What obstacles are there to making Nevada a leader in geothermal energy?
I think, through the history of the Great Basin, we have a pretty good sense of the likely resources. I think one of the biggest hurdles and challenges is picking a place to drill … you have to drill and come up with hot water, and it has to be a specific temperature in order to have the heat exchange to generate electricity. There’s a lot of research going on to find how to do better energy generation from lower temperature systems and better exploration approaches. … It’s fairly well understood how oil and gas is trapped, but in some ways, the geothermal exploration industry is where oil and gas was 80 or 60 years ago.
How does geothermal drilling differ from drilling for oil and gas?
You’re not consuming the hot water you’re pulling out of the ground. You bring it to the surface, run it through a heat exchanger and through a turbine. … In oil and gas, you’re extracting something that you’re going to use and burn and never get back. It’s going to put CO2 in the atmosphere. In geothermal, you’re basically taking the heat out of it, using that to run turbines, which generates electricity, and the water you take out goes back into the ground. So it’s kind of a recycling process. You’re mining the heat instead of the water. … And geothermal is really low in CO2. You’re not burning any fossil fuels to generate electricity, so it has a low carbon footprint and a low spatial footprint. You don’t need acres and acres of land for a geothermal plant. … It has a very small physical footprint to generate the same amount of energy as solar or wind.
Why are you interested in this kind of work?

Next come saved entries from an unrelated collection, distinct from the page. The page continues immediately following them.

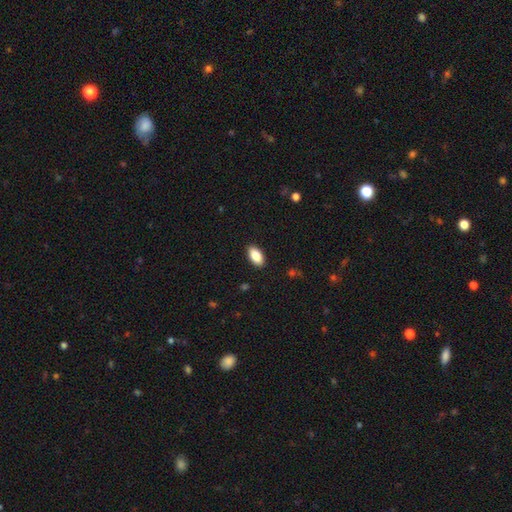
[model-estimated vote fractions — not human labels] smooth-or-featured: smooth: 86% | featured or disk: 7% | star or artifact: 7%
  how-rounded: in between: 93% | cigar-shaped: 4% | round: 3%
  merging: none: 90% | minor disturbance: 7% | major disturbance: 2% | merger: 1%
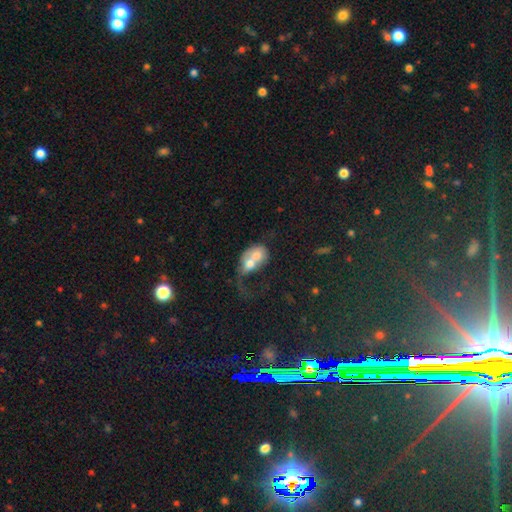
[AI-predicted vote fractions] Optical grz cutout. It shows a smooth galaxy with no disk features (56%) that is in between round and cigar-shaped (61%). Merging: merger (74%).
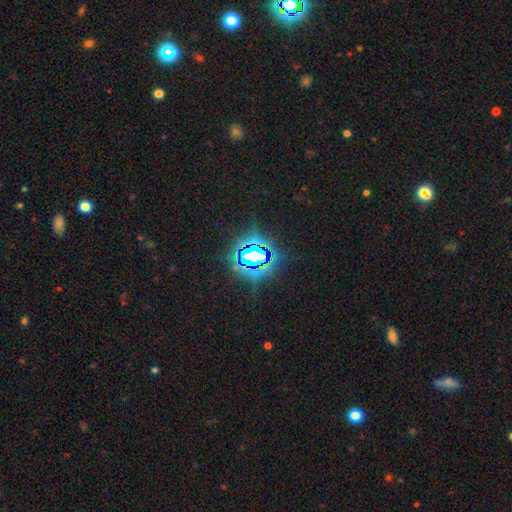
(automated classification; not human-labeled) Smooth or featured? Predicted: star or artifact (p=0.79).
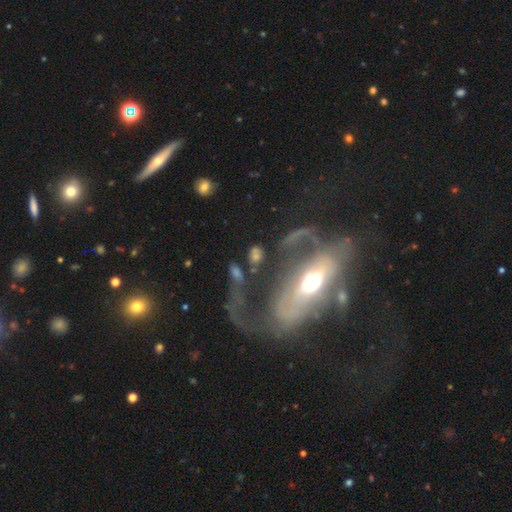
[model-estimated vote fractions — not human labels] This appears to be a featured or disk galaxy (66%) with no bar (52%), spiral arms (59%) and a moderate central bulge (64%). Merging: major disturbance (41%).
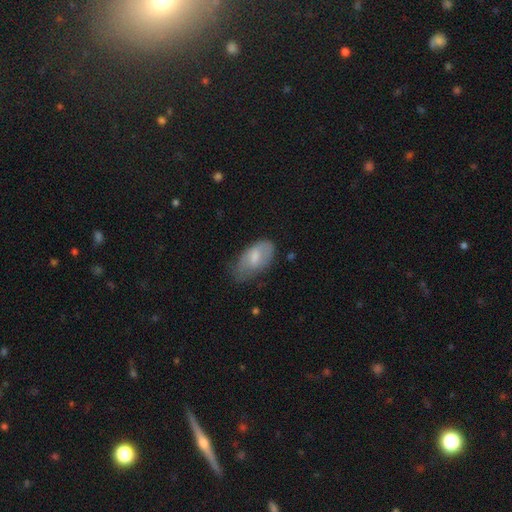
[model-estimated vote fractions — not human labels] Smooth or featured? smooth (64%)
How rounded? in between (91%)
Merging? none (42%)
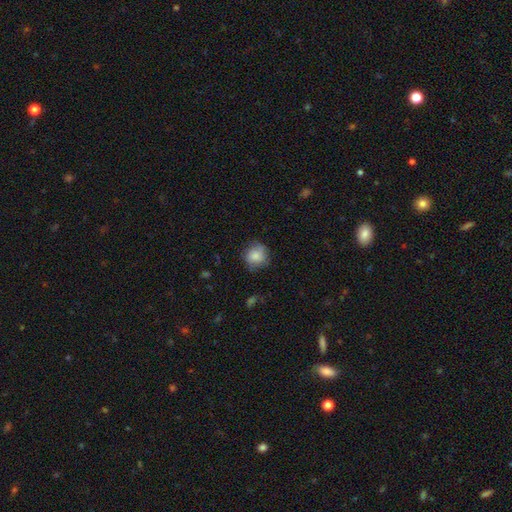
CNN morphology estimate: The model was most divided on "merging": none: 72%, minor disturbance: 21%, major disturbance: 6%, merger: 1%. More confident: how rounded — round (85%); smooth or featured — smooth (81%).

What I do is exploration, exploring the solar system and figuring out what’s out there. What I wanted to do was come back to Earth and do something a little closer to home. So the exploration was to find out good spots for geothermal resources. So I’m interested in exploration and finding new things. And the rock and water interactions [on Mars] naturally led to looking at earth and rock and water interactions. The thing that’s interesting here is the geothermal portion of that. …
That reminds me, there are some new geothermal programs at UNR.
We have the National Geothermal Academy. They were calling it an “institute,” but we’re calling it an academy now. … We’ll be doing a number of summer, one-week sessions that feed into our renewable energy minor … things that are specifically about geothermal but link into bigger programs.